I've had this post in mind for a while, but I've been putting off writing it cuz it's about something that really gets to the core of my problems right now and it's hard to think about. One of my absolute biggest lifestyle challenges is that I have a hard time managing stress.
You know, stress, that cross so many of us have to bear. I've reached a point in my career where I've earned a certain level of responsibility and accountability and a position of leadership, and that means a certain level of stress comes along with it. I know most of the pressure I feel is something I put on myself, and luckily I have a great boss and colleagues who are all mindful of helping each other stay sane and not letting things get to be too much whenever little mini-dramas arise. (Let's just say it's not uncommon for us to call a "time out" and head out for a glass of wine and mini-burgers when things get too tense.)
But -- when you combine my levels of work stress with my natural, inherited tendencies towards anxiety and the fact that I don't have a very good work/life balance right now, well, that's when I have my sleepless nights, my unproductive obsessing over things, my eating binges, my muscle aches and pains, my exhaustion, and - ultimately - my high blood pressure.
Ugh. That's my problem, pretty much in a nutshell.
I know I need to make myself more of a priority in order to seek that better work/life balance. And what I need is to build up more of the *life* side of that balance -- cuz especially in the last few months, my life has consisted mostly of work or just down time at home on my own. I haven't been doing enough fun stuff, or important enough stuff, on my own time to divert my attention from work stress and help clear my head. And all work and no play has just not been good for me.
It's been harder this year, as a few changes have happened in my social life -- I had to spend a lot of time focusing on moving, my living expenses are higher now so I've had to cut back on going out, and many of my friends have had changes in their own lives like new partners or moving further away. So, some of the fun I used to have of just hanging out with people who lived in the neighborhood or could meet up for a quick de-stressing dinner just doesn't happen anymore -- none of us can afford it and we all just need to plan further out these days. What I have to make sure to do is actually make those plans, and make sure that I'm finding time for friends both to keep up the good relationships and give myself more time to focus on the fun, exciting, personal side of life. It's amazing how you can spend a few hours with friends and never even think about work at all - what fun!

☆ ☆ ☆ ☆ ☆

> WORK ORDER A
In the post about stress, list each thing the writer says happens when work stress combines with anxiety and a poor work/life balance.

> RECORDS FOR THE TASK

☆ ☆ ☆ ☆ ☆

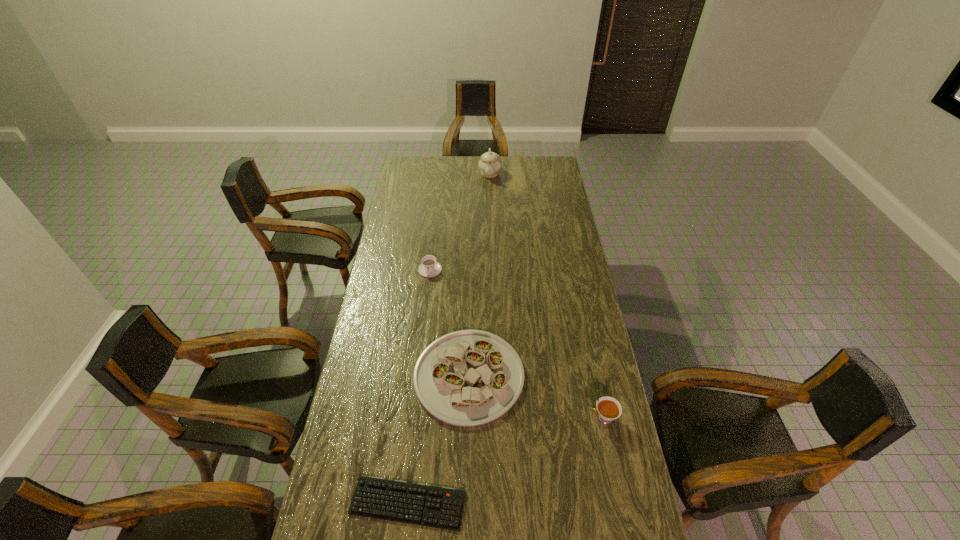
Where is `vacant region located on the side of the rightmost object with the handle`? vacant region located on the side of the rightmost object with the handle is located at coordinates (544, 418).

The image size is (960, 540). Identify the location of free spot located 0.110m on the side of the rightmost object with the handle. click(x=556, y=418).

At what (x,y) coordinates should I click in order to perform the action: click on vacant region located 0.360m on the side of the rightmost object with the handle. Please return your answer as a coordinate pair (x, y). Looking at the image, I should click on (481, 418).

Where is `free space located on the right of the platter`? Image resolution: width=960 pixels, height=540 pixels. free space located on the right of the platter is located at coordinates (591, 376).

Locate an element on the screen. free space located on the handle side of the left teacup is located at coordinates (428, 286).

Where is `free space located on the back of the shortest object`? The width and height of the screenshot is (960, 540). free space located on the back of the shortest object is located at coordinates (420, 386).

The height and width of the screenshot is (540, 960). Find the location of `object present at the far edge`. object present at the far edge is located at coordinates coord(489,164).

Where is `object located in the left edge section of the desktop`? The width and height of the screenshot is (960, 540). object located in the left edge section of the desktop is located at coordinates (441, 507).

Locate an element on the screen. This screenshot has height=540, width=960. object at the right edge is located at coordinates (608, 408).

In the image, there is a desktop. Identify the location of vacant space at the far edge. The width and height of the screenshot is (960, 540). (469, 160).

☆ ☆ ☆ ☆ ☆

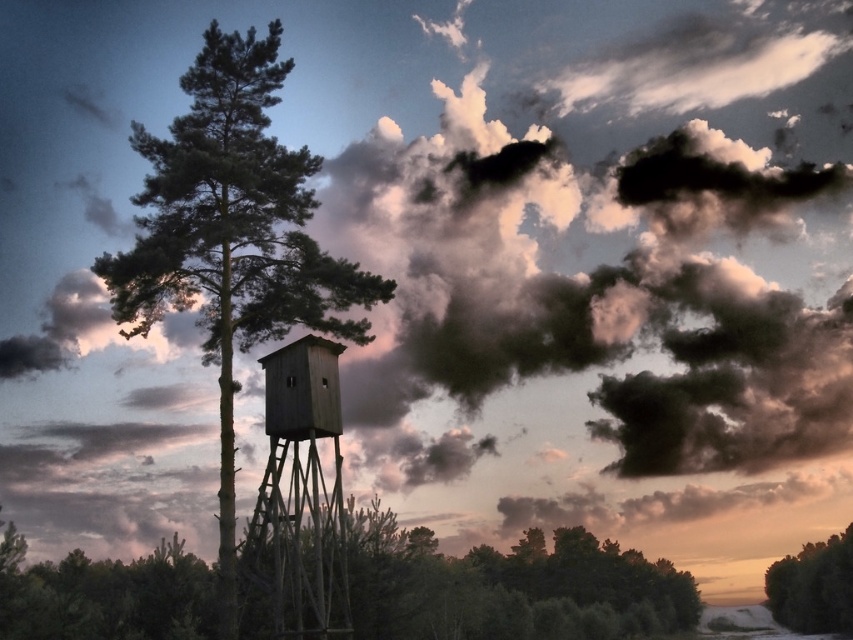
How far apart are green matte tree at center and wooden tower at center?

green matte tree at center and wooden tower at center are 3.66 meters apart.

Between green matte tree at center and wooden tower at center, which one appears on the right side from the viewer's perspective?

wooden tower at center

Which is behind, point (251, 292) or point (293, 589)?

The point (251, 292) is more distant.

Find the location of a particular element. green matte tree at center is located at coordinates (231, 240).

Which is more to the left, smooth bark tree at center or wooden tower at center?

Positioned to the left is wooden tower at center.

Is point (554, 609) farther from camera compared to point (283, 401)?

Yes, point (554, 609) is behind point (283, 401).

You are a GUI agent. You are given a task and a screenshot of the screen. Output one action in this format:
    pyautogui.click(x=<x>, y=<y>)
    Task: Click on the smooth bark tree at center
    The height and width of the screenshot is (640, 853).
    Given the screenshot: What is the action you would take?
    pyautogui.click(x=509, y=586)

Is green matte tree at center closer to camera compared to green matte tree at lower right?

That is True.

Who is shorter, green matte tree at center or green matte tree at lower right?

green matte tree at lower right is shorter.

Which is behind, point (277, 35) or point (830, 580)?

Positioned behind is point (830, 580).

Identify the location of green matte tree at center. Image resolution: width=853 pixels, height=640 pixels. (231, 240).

☆ ☆ ☆ ☆ ☆

> WORK ORDER B
Please copy the lines of the listing word for word, between the line holding "green matte tree at center and wooden tower at center are" and the line holding "Identify the location of green", inclusive.

> ANSWER SECTION A
- sleepless nights
- unproductive obsessing over things
- eating binges
- muscle aches and pains
- exhaustion
- high blood pressure

> ANSWER SECTION B
green matte tree at center and wooden tower at center are 3.66 meters apart.

Between green matte tree at center and wooden tower at center, which one appears on the right side from the viewer's perspective?

wooden tower at center

Which is behind, point (251, 292) or point (293, 589)?

The point (251, 292) is more distant.

Find the location of a particular element. green matte tree at center is located at coordinates (231, 240).

Which is more to the left, smooth bark tree at center or wooden tower at center?

Positioned to the left is wooden tower at center.

Is point (554, 609) farther from camera compared to point (283, 401)?

Yes, point (554, 609) is behind point (283, 401).

You are a GUI agent. You are given a task and a screenshot of the screen. Output one action in this format:
    pyautogui.click(x=<x>, y=<y>)
    Task: Click on the smooth bark tree at center
    The height and width of the screenshot is (640, 853).
    Given the screenshot: What is the action you would take?
    pyautogui.click(x=509, y=586)

Is green matte tree at center closer to camera compared to green matte tree at lower right?

That is True.

Who is shorter, green matte tree at center or green matte tree at lower right?

green matte tree at lower right is shorter.

Which is behind, point (277, 35) or point (830, 580)?

Positioned behind is point (830, 580).

Identify the location of green matte tree at center. Image resolution: width=853 pixels, height=640 pixels. (231, 240).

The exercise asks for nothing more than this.